Sometimes this can have larger consequences than you predict. For example, if you are multiplying 1/11 by 1/11, you might round the decimal 0.090909repeating to 0.09, resulting in 0.09 x 0.09 = 0.0081. Or you might round it to 0.0909, resulting in 0.0909 x 0.0909 = 0.00826281. If you were reporting these to four decimal places, rounded up, you might write the first result as 0.0081 and the second as 0.0083. If the ten-thousands place is truly important, you have a problem.

The correct procedure is to report accuracy limited by the least precise number. Thus, 0.09 is accurate to two decimal places; it is traditional to report on no more than one additional decimal place (in this case, three).
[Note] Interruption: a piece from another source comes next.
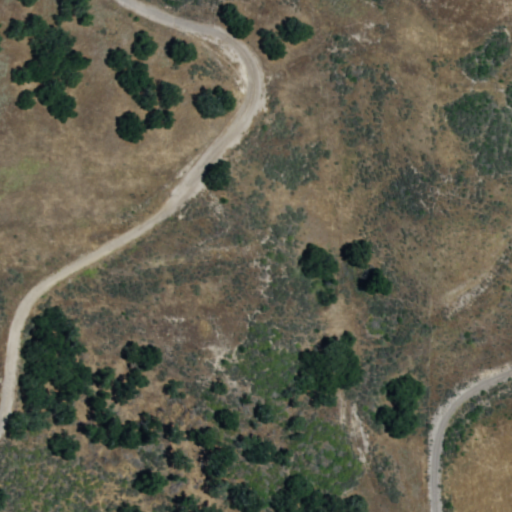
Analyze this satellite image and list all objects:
road: (180, 187)
road: (440, 421)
Our answer is simplified from 0.0081 to 0.008. On the other hand, if the ten-thousands place is important, then you need to start with 0.0909 and not mess around with the weaker approximation.

Rounding problems are sometimes able to produce very large effects in the computer age, when mathematical tasks which require repeated rounding of very precise decimals are given to an unsupervised and uncritical computer.


'Rounding error' can also be used as an informal idiom to indicate a trivial amount.